As a comparison, I checked Billboard Top Ten Songs of 2015. Most songs were about 4 minutes long with a couple longer than 4 minutes and a couples around 3 minutes, but of these 10 songs, the average length is 3:53 minutes. The duration of TheEchoNest set of user’s most listened songs from 2003 to 2010 seems to match the average length of Billboard’s top ten hit songs for 2015.
Therefore, hit songwriters should aim to keep the length their songs to be around 4 minutes or less. This matches the listening patterns of the users from The Echo Nest from 2003 to 2010 and also fits in with the top ten songs of of the 2015 Billboard top 100 list.
Below is a table of the top ten songs that with the most number of total playcounts in the Echo Nest Subset.
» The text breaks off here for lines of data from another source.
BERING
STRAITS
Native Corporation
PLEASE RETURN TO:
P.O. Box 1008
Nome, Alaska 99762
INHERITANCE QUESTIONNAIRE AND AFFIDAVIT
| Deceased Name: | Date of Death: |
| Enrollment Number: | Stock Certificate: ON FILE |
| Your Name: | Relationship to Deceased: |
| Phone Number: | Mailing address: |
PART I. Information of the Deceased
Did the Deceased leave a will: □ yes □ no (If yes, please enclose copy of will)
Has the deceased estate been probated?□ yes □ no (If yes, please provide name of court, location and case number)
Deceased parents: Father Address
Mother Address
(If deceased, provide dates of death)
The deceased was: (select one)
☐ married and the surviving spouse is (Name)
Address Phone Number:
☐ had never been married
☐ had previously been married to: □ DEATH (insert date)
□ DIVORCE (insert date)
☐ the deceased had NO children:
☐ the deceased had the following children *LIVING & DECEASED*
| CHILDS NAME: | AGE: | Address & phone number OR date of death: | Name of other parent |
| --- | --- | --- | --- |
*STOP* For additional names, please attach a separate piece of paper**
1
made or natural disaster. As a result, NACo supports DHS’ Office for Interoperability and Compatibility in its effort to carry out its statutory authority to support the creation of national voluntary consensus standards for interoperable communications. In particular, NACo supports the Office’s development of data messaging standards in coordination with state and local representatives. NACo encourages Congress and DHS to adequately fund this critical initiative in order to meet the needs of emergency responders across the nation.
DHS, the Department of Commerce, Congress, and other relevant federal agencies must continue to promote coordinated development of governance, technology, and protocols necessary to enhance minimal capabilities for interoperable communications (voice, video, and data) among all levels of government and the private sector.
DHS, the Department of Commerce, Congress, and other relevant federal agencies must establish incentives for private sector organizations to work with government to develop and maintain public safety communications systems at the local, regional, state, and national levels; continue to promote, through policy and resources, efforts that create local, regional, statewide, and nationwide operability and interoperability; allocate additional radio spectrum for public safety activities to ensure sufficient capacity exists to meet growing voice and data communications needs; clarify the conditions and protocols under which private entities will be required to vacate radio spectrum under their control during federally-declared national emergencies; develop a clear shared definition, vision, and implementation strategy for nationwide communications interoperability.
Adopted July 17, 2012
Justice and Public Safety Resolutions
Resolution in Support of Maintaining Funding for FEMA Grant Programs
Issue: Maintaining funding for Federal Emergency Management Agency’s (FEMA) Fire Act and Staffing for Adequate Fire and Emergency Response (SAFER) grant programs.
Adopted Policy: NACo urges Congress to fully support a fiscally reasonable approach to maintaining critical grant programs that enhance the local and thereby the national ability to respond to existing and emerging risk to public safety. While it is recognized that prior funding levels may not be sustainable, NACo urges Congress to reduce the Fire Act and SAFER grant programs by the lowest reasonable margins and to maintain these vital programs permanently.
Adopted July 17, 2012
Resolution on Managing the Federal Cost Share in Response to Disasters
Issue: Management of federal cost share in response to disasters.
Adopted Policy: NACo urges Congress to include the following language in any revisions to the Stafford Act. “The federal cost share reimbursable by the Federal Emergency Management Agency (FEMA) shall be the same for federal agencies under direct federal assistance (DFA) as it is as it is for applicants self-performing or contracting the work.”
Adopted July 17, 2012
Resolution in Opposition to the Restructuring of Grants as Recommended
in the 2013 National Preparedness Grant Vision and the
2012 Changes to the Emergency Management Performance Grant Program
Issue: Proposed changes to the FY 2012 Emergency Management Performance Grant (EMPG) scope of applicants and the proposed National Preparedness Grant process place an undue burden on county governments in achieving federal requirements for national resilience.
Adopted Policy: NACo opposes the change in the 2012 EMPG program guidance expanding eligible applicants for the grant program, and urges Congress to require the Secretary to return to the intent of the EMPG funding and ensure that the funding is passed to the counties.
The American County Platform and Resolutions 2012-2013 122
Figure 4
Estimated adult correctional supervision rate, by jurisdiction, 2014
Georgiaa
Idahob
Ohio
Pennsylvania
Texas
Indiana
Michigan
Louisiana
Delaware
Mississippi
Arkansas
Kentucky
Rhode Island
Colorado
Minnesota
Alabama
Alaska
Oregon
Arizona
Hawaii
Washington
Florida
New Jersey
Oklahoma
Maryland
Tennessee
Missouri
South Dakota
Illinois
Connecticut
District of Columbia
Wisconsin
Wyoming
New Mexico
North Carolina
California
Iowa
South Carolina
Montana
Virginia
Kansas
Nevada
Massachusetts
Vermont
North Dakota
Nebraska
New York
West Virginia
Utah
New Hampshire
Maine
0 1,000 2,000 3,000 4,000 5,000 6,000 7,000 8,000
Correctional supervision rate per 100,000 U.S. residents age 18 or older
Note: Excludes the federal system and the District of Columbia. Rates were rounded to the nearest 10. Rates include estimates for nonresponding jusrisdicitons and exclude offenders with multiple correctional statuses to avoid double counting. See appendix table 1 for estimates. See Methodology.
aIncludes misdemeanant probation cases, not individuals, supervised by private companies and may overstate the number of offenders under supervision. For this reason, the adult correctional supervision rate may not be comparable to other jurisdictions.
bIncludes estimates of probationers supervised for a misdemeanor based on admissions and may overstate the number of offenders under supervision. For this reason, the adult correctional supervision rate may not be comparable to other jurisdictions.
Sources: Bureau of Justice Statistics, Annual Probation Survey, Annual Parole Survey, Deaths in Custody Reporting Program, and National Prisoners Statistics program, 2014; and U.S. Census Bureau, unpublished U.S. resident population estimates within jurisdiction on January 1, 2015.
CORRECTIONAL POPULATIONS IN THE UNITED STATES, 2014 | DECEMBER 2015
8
| A | 726885 plays | Dwight Yoakam - You're The One |
| B | 648239 plays | Bjork - Undo |
| C | 527893 plays | Kings of Leon - Revelry |
| D | 425463 plays | Harmonia - Sehr kosmisch |
| E | 389880 plays | Barry Tuckwell/Academy of St Martin-in-the-Fields/Sir Neville Marriner - Horn Concerto No. 4 in E flat K495: II. Romance (Andante cantabile) |
| F | 356533 plays | Florence + The Machine - Dog Days Are Over (Radio Edit) |
| G | 292642 plays | OneRepublic - Secrets |
| H | 274627 plays | Five Iron Frenzy - Canada |
| I | 268353 plays | Tub Ring - Invalid |
| J | 244730 plays | Sam Cooke - Ain't Misbehavin |
I found it suspicious that there were some songs that I had never heard of in the list so I collected the number of YouTube.com views on each of the songs and found discrepancies that make me wonder how realistic and accurate the EchoNest subset is. As you can see below, the least number of views is at a count of 76 and was 5th in the Echo Nest as most listened to song. The 7th song on youtube had over 128 million views, but in the Echo Nest subset only had 292642 plays. I doubt the accuracy and validity of using the Echo Nest Taste Profile as representative of popular listening behavior.

Below I noticed that the top song with the most plays does not imply that that particular song will have the most unique users who listened to it. It appears that the song “D” Harmonia - Sehr kosmisch has the most number of different listeners. However, again, referencing the youtube.com views, that song I found only 12192 views, but in the Echo Nest subset, there were 425463 playcounts of the song. Again, another detail that seems to be somewhat unbelievable.

Finally, I think the Echo Nest subset might be a good subset to use to test your code, but is not representative of most users’ listening behavior. I would be interested in knowing how this data is collected, from where and over what time period.